El brujo asintió. Tenía pedazos de piel todos chamuscados, los ojos rojos y le sangraba la nariz.

—Te voy a dar otra mentira a la cual aferrarte. Tu estancia conmigo no será el infierno cruel que estás imaginando.

—Hice muchas cosas mal…

—¡Hiciste todo mal! Y de hecho… —Lelé lo tomó de ambas manos—. Voy a hacerte una última pregunta, y espero que pienses muy bien antes de responderme.

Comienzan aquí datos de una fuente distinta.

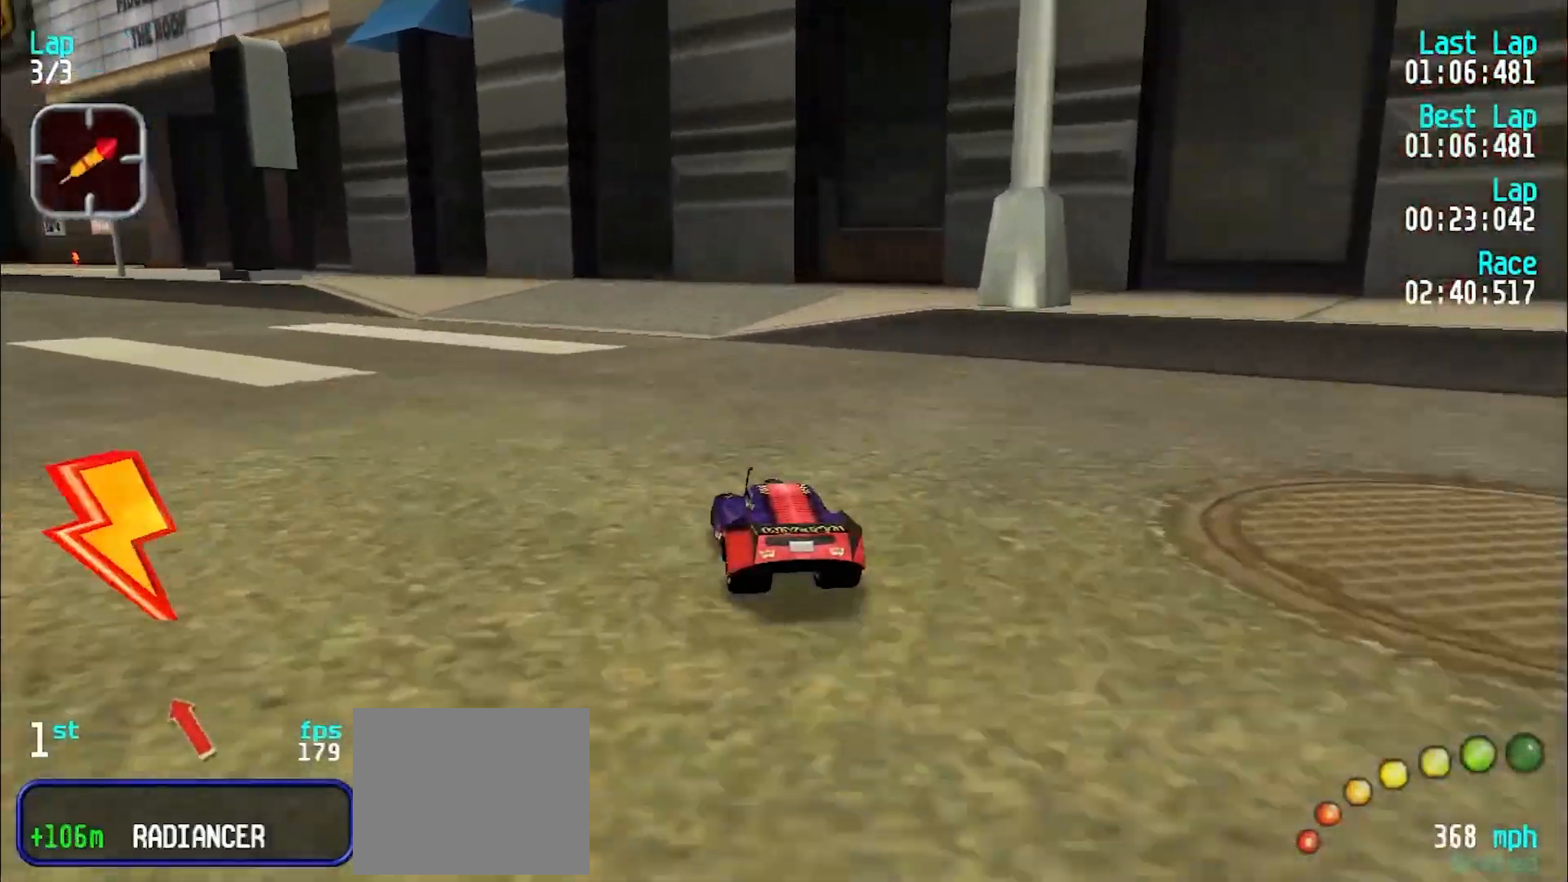
{"keys": ["e", "y"], "events": [[33, "y", "up"], [83, "y", "down"], [217, "y", "up"], [267, "y", "down"], [400, "y", "up"], [450, "y", "down"]]}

Los ojos del brujo se llenaron de lágrimas.

—¿Tú denunciaste a Omalie con la Gran Capilla?

Priry sintió deseos de correr, de huir, gritar, llorar y maldecir. Vio su pasado desfilar ante sus ojos, y aunque mucho le hubiera gustado regresar el tiempo atrás y no cometer los mismos errores de antes, ya no podía hacer nada para remediarlo.

—Sí —miró sus muñecas, pero estas no recibieron ninguna descarga. Había dicho la verdad.

Una gruesa lágrima resbaló por la pálida mejilla de Lelé. En sus ojos se transparentaron los sentimientos de odio, desilusión, venganza y dolor. Se lo pudo esperar de cualquier otra persona, pero nunca de Priry. Y es que dolorosamente, Ileana sí se enamoró del brujo.

—Eh… ¿Majestad? —el Conde Houlder habló desde el marco de la puerta— Tenemos problemas.

—¿Qué tipo de problemas? —Ileana se limpió la lágrima.

—Los Duques Ozpos están aquí y se han reunido con el ministro y el general. Los cuatro la esperan allá abajo, Alteza.

—¿Ozpos? ¿Qué demonios quieren? —Lelé susurró para sí misma, volvió a colocarle los grilletes al brujo y abandonó la habitación, con Oratzyo siguiéndole los pasos.

En la sala, el matrimonio conformado por Alarik y Brina Ozpos, el general Francesco Gandola y el ministro de seguridad Skinely Nassarhy la esperaban de pie.

—Buenos días, señores. Quisiera decir que es un gusto recibirles en mi humilde morada, pero los cinco sabemos que no es así.

—¡Cínica desvergonzada! —la señora Brina Ozpos le espetó apenas Lelé llegó a ellos. Y tanto Skinely como Gandola se quedaron boquiabiertos al ver su largo cabello totalmente blanco.